Overlays are surface depositions of 6 mm or greater in thickness that can be bonded, partially bonded, or unbonded to the surface of the concrete. The material of overlay may be polymer concrete, Portland cement concrete, epoxies, polyesters, and polymer-modified concrete.
Overlay concrete change the appearance, texture, and elevation of the original concrete surface and a variety of different colors and finishes are available. Overlays may bridge nonmoving cracks, but the active cracks may appear again. Overlays are used as a wearing course, provide protection against the intrusion of water and chloride ions, provide abrasion resistance, and may be decorative.
Overlays are useful to seal areas with large number of cracks, where individual treatment of each crack is too expensive. Overlays used to seal active cracks must be extensible (must have the ability to elongate and shorten). It is important to note that the cracks are only surface sealed with unbonded overlays and not filled deep inside.
The most common overlay of this type is a two or three ply membrane of felt with tar between the plies, covered with gravel, concrete or bricks for protection. For dormant cracks, almost all types of overlays work well.
Both a bonded overlay and surface treatment may be used to repair dormant cracks in structural slabs and pavements.
Overlays may be placed, troweled, screeded, or sprayed in one or more layers onto the concrete surface. The additional dead load of overlays is to be considered in the analysis of an existing structure. Overlays can be designed to act compositely with the existing structure and additional reinforcement in the form of welded-wire fabric, and reinforcing steel or fibers may be added.
For an overlay to perform properly, the surface to which it is bonded should be clean, sound, and appropriately roughened. Bonded overlays are not used where there is active cracking or structural movement. Unbonded overlays may be used in such situations.
Before placing the overlay, the surface must be thoroughly cleaned and made free of laitance, weak material, grease or oil and a bond coat consisting of finer material of overlay or an epoxy adhesive is applied immediately before placing the overlay. Overlays generally consist of polymer-modified Portland cement mortar or concrete, or by silica fume concrete.

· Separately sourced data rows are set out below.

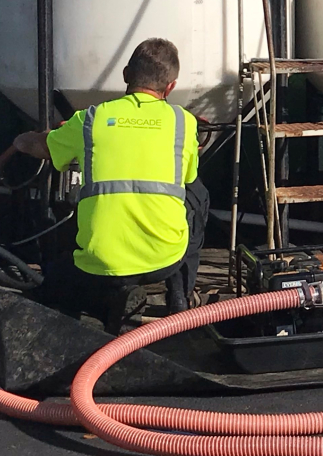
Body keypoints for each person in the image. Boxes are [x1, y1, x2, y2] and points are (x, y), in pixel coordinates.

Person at [13, 37, 209, 332]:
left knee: (63, 275)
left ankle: (107, 298)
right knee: (197, 194)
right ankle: (179, 296)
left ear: (126, 75)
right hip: (164, 259)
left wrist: (21, 140)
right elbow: (188, 177)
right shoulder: (184, 123)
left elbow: (41, 146)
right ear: (170, 87)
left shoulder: (90, 120)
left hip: (98, 264)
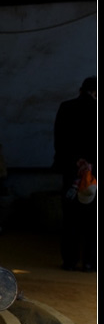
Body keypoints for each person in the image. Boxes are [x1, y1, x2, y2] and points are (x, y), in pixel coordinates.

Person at [53, 76, 97, 271]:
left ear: (81, 90)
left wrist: (77, 162)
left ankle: (69, 260)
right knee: (93, 220)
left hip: (72, 171)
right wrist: (91, 164)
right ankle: (90, 261)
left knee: (71, 217)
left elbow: (59, 140)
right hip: (94, 174)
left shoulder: (66, 108)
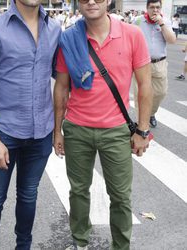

The polymers commonly employed are styrene butadiene or acrylic latexes that are added in quantities equal to 15 to 20 percent by weight of the Portland cement. The overlay minimum thickness can be about 30mm and used to cover fine dormant cracks. Polymer-modified overlays are mixed, placed and finished within 15 min in warm weather and may require a 24-hr moist curing.
A vapor barrier overlay on slabs-on-ground in freezing climates must not be used. Thin, cementitious overlays are susceptible to plastic-shrinkage cracking because their high surface-to-volume ratio causes rapid evaporation under drying conditions. Cracking in bonded overlays has at least one of four causes:
1. Tearing of the surface due to late finishing operations.
2. Plastic shrinkage from excessive drying.
3. Differential movement between the deck and the overlay due to temperature differences or drying shrinkage.
4. Existing cracks reflected through the overlay.
Testing of the in-place concrete must be done before surface preparation to determine the modulus of rupture of the concrete and after the overlay has been completed to determine bond strength. There are following common types of overlay systems:
Unbonded or partially bonded:
These systems are used on bridge decks, plaza decks, parking garages, over office spaces, and over waterproofing to provide wearing courses and for creating slopes for drainage over waterproofing membranes. They also can provide architectural treatments for exposed decks or driveways. Overlay may consist of asphalt, asphalt concrete, or cement concrete.
Asphalt and asphalt concrete overlays are porous, do not provide waterproofing and produce deck deterioration due to freezing and thawing.
Bonded PCC overlay:
Bonded PCC overlays are simply layers of usually horizontal concrete placed on a properly prepared existing concrete surface. This material is used to repair a spalled or disintegrated surface, to provide a protective barrier, to increase cover over reinforcing steel, to add slip resistance, to level floors, to repair concrete surfaces damaged by abrasion, freezing, or fire, and to repair deteriorated pavements.
Portland cement overlays are sometimes reinforced with fibers and other additives. Low-slump concrete overlays and bonded Portland-cement-concrete overlays are used to provide a protective barrier to deicing salts and to increase the load-carrying capacity of the underlying concrete.
Low solids and low-viscosity resin-based systems, using materials such as urethanes, epoxies, polyesters, and acrylics, can be used to seal the concrete surfaces that are not subjected to traffic.
These methods are most effective if cracks are treated by injecting with epoxy or by routing and sealing before applying surface treatment. The thickness of this treatment may vary from 1 to 50 mm and aggregates can be sprinkled on the top to improve skid-resistance.